** start of ENTRIES **

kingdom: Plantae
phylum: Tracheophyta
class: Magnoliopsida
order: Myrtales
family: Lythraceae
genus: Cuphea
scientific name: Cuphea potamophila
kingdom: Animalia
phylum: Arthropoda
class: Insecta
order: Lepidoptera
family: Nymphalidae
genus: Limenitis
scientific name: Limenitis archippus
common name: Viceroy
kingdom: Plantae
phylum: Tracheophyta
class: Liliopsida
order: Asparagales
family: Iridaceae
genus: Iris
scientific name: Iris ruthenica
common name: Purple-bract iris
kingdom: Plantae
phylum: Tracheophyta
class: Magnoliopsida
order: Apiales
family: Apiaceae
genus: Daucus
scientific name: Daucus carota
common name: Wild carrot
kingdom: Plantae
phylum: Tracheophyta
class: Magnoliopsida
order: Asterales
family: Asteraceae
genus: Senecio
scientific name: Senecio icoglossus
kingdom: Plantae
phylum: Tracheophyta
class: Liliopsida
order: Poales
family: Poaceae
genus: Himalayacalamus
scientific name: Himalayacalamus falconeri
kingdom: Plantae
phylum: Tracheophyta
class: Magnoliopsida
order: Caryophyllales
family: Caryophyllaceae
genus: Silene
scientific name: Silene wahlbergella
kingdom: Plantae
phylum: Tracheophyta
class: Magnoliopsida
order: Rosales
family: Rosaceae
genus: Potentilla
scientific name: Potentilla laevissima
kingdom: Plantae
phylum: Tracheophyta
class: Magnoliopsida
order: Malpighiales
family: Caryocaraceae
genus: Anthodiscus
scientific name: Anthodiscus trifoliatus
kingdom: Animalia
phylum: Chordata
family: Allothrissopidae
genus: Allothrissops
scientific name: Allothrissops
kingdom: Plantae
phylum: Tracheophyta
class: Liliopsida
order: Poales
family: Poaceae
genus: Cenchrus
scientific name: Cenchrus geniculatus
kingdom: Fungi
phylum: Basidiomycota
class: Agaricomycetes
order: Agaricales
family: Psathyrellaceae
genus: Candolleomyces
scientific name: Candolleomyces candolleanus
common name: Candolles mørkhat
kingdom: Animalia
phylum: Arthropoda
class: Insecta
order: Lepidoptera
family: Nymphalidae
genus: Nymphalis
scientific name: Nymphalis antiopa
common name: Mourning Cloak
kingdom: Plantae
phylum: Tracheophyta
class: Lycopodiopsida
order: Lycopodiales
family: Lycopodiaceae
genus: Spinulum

** end of ENTRIES **

● **WHAT YOU ARE ASKED TO DO**
Print all of the lines above exactly as they appear.

● **SOLVED EXERCISE**
kingdom: Plantae
phylum: Tracheophyta
class: Magnoliopsida
order: Myrtales
family: Lythraceae
genus: Cuphea
scientific name: Cuphea potamophila
kingdom: Animalia
phylum: Arthropoda
class: Insecta
order: Lepidoptera
family: Nymphalidae
genus: Limenitis
scientific name: Limenitis archippus
common name: Viceroy
kingdom: Plantae
phylum: Tracheophyta
class: Liliopsida
order: Asparagales
family: Iridaceae
genus: Iris
scientific name: Iris ruthenica
common name: Purple-bract iris
kingdom: Plantae
phylum: Tracheophyta
class: Magnoliopsida
order: Apiales
family: Apiaceae
genus: Daucus
scientific name: Daucus carota
common name: Wild carrot
kingdom: Plantae
phylum: Tracheophyta
class: Magnoliopsida
order: Asterales
family: Asteraceae
genus: Senecio
scientific name: Senecio icoglossus
kingdom: Plantae
phylum: Tracheophyta
class: Liliopsida
order: Poales
family: Poaceae
genus: Himalayacalamus
scientific name: Himalayacalamus falconeri
kingdom: Plantae
phylum: Tracheophyta
class: Magnoliopsida
order: Caryophyllales
family: Caryophyllaceae
genus: Silene
scientific name: Silene wahlbergella
kingdom: Plantae
phylum: Tracheophyta
class: Magnoliopsida
order: Rosales
family: Rosaceae
genus: Potentilla
scientific name: Potentilla laevissima
kingdom: Plantae
phylum: Tracheophyta
class: Magnoliopsida
order: Malpighiales
family: Caryocaraceae
genus: Anthodiscus
scientific name: Anthodiscus trifoliatus
kingdom: Animalia
phylum: Chordata
family: Allothrissopidae
genus: Allothrissops
scientific name: Allothrissops
kingdom: Plantae
phylum: Tracheophyta
class: Liliopsida
order: Poales
family: Poaceae
genus: Cenchrus
scientific name: Cenchrus geniculatus
kingdom: Fungi
phylum: Basidiomycota
class: Agaricomycetes
order: Agaricales
family: Psathyrellaceae
genus: Candolleomyces
scientific name: Candolleomyces candolleanus
common name: Candolles mørkhat
kingdom: Animalia
phylum: Arthropoda
class: Insecta
order: Lepidoptera
family: Nymphalidae
genus: Nymphalis
scientific name: Nymphalis antiopa
common name: Mourning Cloak
kingdom: Plantae
phylum: Tracheophyta
class: Lycopodiopsida
order: Lycopodiales
family: Lycopodiaceae
genus: Spinulum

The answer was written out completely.